NSRegularExpression Question - probably easy

How to modify the method below to correctly handle this case:


sourceString: @"some text with an embedded ’token’ inside the body";

targetString: @"’token’"


- (NSString*) performActionXYZOnString:(NSString*)sourceString usingTarget:(NSString*)targetString; {
    NSMutableString * resultString = [[NSMutableString alloc] initWithString:sourceString];
    if ((sourceString.length>0)&&(targetString.length>0)) {
        NSRange fullSourceStringRange = NSMakeRange(0, sourceString);


        NSString *targeWordExpression = [NSString stringWithFormat:@"(%@)", targetString];
        NSRegularExpression *regex = [NSRegularExpression regularExpressionWithPattern:targeWordExpression options:NSRegularExpressionCaseInsensitive error:nil];


        [regex enumerateMatchesInString:sourceString options:NSMatchingReportCompletion range:fullSourceStringRange usingBlock:^(NSTextCheckingResult *result, NSMatchingFlags flags, BOOL *stop) {
            if (result!=nil) {
                ... perform actions on resultString...
            }
        }];
    }
    return [NSString stringWithString:resultString];
}

Accepted Reply

Are you treating the target word as a literal substring to find? That is, you don't want to interpret any characters within it as regex metacharacters, right?


If that's the case, then you should not format it into a pattern. That is, don't create or use targeWordExpression. Instead, pass the targetString directly to +regularExpressionWithPattern:… and use the NSRegularExpressionIgnoreMetacharacters option.


The parentheses in your format string don't really buy you anything. They cause the result to include a capture group but it will be just the same as the overall match range.

Replies

What do you mean by "correctly handle"? What should it do that this code is not doing or what should it not do that this code is doing?


Also, do you really need to use a regular expression for this? If I'm understanding this code correctly, it's basically equivalent to -rangeOfString:options: with NSCaseInsensitiveSearch.

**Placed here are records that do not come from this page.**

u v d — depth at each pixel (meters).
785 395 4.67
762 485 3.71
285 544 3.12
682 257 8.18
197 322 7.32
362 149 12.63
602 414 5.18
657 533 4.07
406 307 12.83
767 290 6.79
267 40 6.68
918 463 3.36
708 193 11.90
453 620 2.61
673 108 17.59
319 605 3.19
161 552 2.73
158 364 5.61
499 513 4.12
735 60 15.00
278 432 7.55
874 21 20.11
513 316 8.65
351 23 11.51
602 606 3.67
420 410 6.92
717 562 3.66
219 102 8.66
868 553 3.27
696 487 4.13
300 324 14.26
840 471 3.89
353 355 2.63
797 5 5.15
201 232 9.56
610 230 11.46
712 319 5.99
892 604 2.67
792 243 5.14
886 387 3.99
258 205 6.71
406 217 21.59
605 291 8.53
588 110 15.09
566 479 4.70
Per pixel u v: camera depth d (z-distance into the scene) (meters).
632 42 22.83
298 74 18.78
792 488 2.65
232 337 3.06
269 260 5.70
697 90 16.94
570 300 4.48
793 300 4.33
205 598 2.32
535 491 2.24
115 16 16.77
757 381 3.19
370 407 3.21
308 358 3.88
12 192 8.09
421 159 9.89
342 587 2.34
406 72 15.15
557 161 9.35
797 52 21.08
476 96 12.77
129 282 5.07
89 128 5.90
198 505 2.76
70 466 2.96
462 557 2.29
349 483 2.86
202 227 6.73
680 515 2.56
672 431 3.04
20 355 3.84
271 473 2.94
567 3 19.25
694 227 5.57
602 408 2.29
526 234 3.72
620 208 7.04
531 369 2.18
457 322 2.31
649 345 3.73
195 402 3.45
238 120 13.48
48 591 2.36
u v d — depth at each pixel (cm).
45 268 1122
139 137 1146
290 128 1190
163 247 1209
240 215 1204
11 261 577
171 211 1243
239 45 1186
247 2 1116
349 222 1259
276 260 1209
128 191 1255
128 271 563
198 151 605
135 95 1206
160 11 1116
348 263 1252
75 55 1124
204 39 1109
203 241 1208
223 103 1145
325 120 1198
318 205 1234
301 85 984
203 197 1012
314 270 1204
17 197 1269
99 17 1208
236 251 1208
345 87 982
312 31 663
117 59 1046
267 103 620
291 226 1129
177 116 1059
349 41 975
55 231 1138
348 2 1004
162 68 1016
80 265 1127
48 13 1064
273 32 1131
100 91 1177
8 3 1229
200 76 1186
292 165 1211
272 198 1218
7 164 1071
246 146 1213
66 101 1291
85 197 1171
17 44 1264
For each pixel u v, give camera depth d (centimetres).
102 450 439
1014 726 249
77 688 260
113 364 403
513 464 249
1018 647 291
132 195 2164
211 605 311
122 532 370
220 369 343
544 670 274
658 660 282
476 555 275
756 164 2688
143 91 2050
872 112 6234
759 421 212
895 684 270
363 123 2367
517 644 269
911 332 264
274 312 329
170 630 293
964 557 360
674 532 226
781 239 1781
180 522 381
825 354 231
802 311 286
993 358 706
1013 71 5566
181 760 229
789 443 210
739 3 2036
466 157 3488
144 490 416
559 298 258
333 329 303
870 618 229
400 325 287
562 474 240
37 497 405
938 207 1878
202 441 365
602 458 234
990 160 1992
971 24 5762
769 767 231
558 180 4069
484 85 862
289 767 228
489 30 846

The presense of the "’" causes the method which otherwise works correctly to fail to enter the block.

So in the case presented, the block is never entered, and therefore the returned result does not include any actions for the supplied target.

If the target does not contain the "’" the method works as expected.

BTW: the presences of a '.' , '_', or parenthesis also appear to cause the same failure (all characters which have regex meaning)


rangeOfString:options:range:

Finds and returns the range of the first occurrence of a given string, within the given range of the string, subject to given options.


The block shown above iterates over the entire string dealing with each occurance with 'enumerateMatchesInString'.


I simply do not understand how you would use 'rangeOfString:options' to accomplish this task. ?

Yes a loop could be constructed and the target range changed over the loop, blah blah, but isn't that more tedious and error prone than a good old fashioned regex

I would really appreciate more information on this point.


Thank-you for your time!

Steve

Are you treating the target word as a literal substring to find? That is, you don't want to interpret any characters within it as regex metacharacters, right?


If that's the case, then you should not format it into a pattern. That is, don't create or use targeWordExpression. Instead, pass the targetString directly to +regularExpressionWithPattern:… and use the NSRegularExpressionIgnoreMetacharacters option.


The parentheses in your format string don't really buy you anything. They cause the result to include a capture group but it will be just the same as the overall match range.

Ken;


Thank-You.. Making your recommended changes as:

        NSRegularExpression *regex = [NSRegularExpression regularExpressionWithPattern:targetString options:(NSRegularExpressionOptions)(NSRegularExpressionCaseInsensitive|NSRegularExpressionIgnoreMetacharacters) error:nil];


Now works as expected.